Anecdotally, I took comby-decomposer for a spin on the latest Rust compiler while writing this post. It found one crashing input in just 20 hours, here’s the reduced version:

extern "" {
async fn partial_init() -> u32 {
async fn hello_world() {}
}
}

Unfortunately (for me) this bug was already found and reported by fuzz-rustc just a couple of days prior. But I take solace knowing that there’s a sporting chance to find crashing inputs for the Rust compiler in less than 24 hours. For this fuzzing campaign I ran on just a single core and decomposed only more recent regression tests (around 200 odd tests). This because recent regressions are more juicy for testing, in case a fix may be incomplete. The 200 tests yielded around 1,600 templates and 1,300 fragments.

Running it yourself

👉To do program decomposition, check out the main comby-decomposer project.

👉For fuzzing, check out this modified AFL fuzzer for compilers that works with the comby-decomposer server to request new inputs on-demand.

👉Have other grand ideas to fuzz compilers and wondering if this could be useful? Post in the issue tracker or DM @rvtond.

When to choose comby-decomposer

There are two fundamentally practical ideas that make comby-decomposer one of the best tools for breaking up programs today:

You can generate well-formed templates and fragments for practically any language because it builds on comby to parse the program. It even decomposes nested syntax (a practically impossible task for regex-based engines). Want templates and fragments for Kotlin? Just find some Kotlin programs and tell comby-decomposer they’re Kotlin files.
You can decompose programs with respect to any pattern that comby recognizes. You don’t have to decompose with respect to a pattern like (:[1]) in the example. Maybe you’re fuzzing a domain where you only want to decompose with respect to numbers. So, you could just specify a regular expression pattern like [0-9]. Since comby supports regular expression matching too, you’d just specify this in comby with [~[0-9]+] see the docs for more ↗.

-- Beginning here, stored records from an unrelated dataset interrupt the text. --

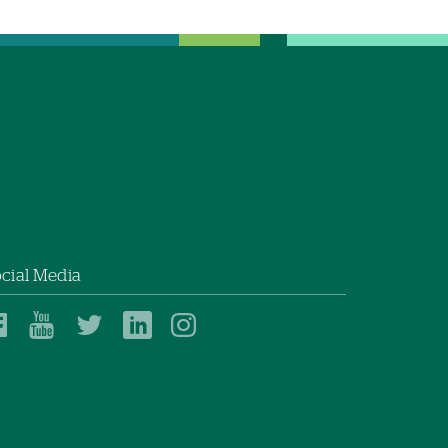
cial Media
Dartmouth
Dartmouth
Dartmouth
Dartmouth
Dartmouth
Health
Health
Health
Health
Health
on
on
on
on
on
Facebook
YouTube
Twitter
Linked
Instagram
In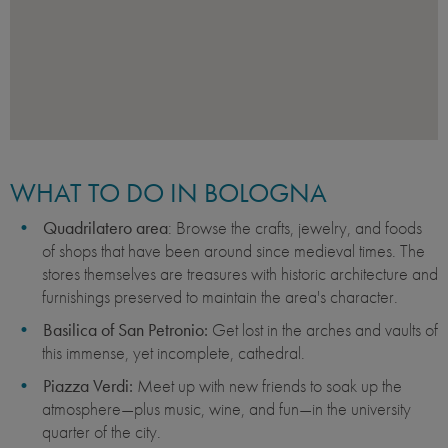
WHAT TO DO IN BOLOGNA
Quadrilatero area
: Browse the crafts, jewelry, and foods
of shops that have been around since medieval times. The
stores themselves are treasures with historic architecture and
furnishings preserved to maintain the area's character.
Basilica of San Petronio:
Get lost in the arches and vaults of
this immense, yet incomplete, cathedral.
Piazza Verdi:
Meet up with new friends to soak up the
atmosphere—plus music, wine, and fun—in the university
quarter of the city.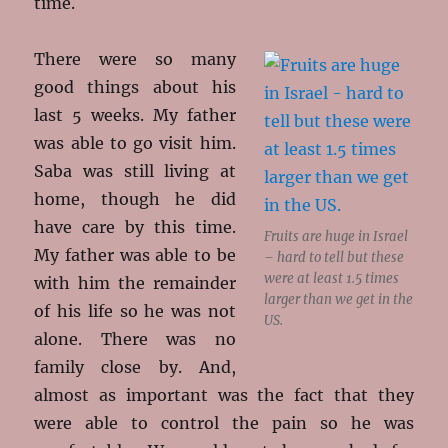
time.
There were so many
good things about his
last 5 weeks. My father
was able to go visit him.
Saba was still living at
home, though he did
have care by this time.
Fruits are huge in Israel
My father was able to be
– hard to tell but these
were at least 1.5 times
with him the remainder
larger than we get in the
of his life so he was not
US.
alone. There was no
family close by. And,
almost as important was the fact that they
were able to control the pain so he was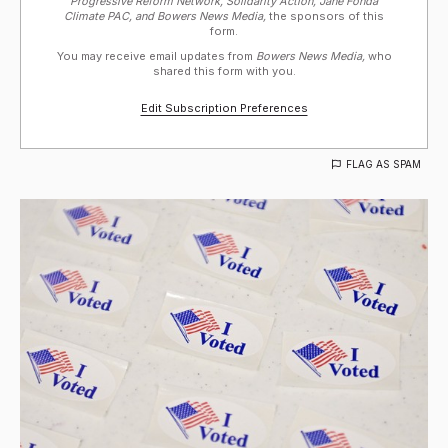
Progressive Reform Network, Solidarity Action, Jane Fonda
Climate PAC, and Bowers News Media,
the sponsors of this
form.
You may receive email updates from
Bowers News Media,
who
shared this form with you.
Edit Subscription Preferences
FLAG AS SPAM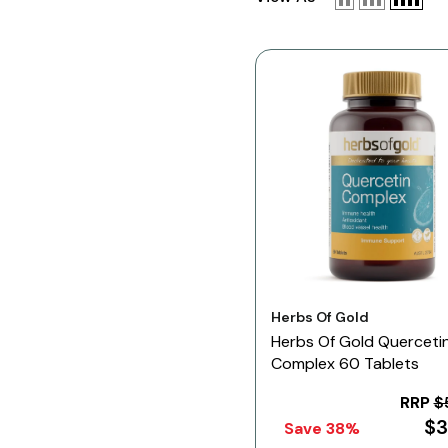
Vendor:
Herbs Of Gold
Herbs Of Gold Querceti
Complex 60 Tablets
RRP
$
$3
Save 38%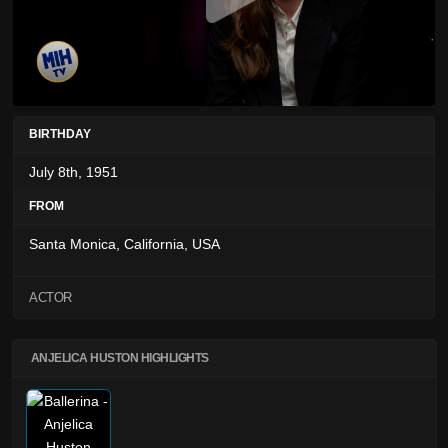
BIRTHDAY
July 8th, 1951
FROM
Santa Monica, California, USA
ACTOR
ANJELICA HUSTON HIGHLIGHTS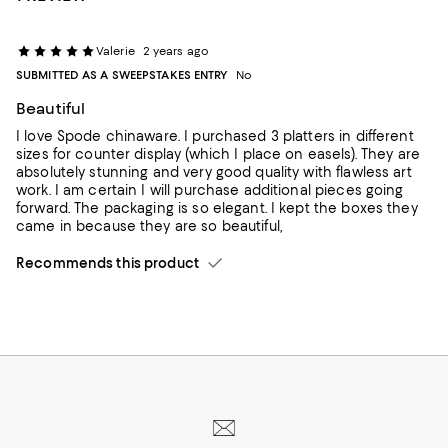
Valerie
2 years ago
SUBMITTED AS A SWEEPSTAKES ENTRY
No
Beautiful
I love Spode chinaware. I purchased 3 platters in different
sizes for counter display (which I place on easels). They are
absolutely stunning and very good quality with flawless art
work. I am certain I will purchase additional pieces going
forward. The packaging is so elegant. I kept the boxes they
came in because they are so beautiful,
Recommends this product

comby-decomposer was developed in part to make it extremely easy to generate inputs and fuzz compilers for domain-specific applications (Solidity and Move for smart contracts) and up-and-coming languages like Zig. Other tools exist to generate programs for testing and fuzzing (CSmith anyone?) and maybe they’re more suitable or mature for your language. But none are as dead simple and broadly language general to the degree that comby makes possible. So that’s why comby-decomposer exists now.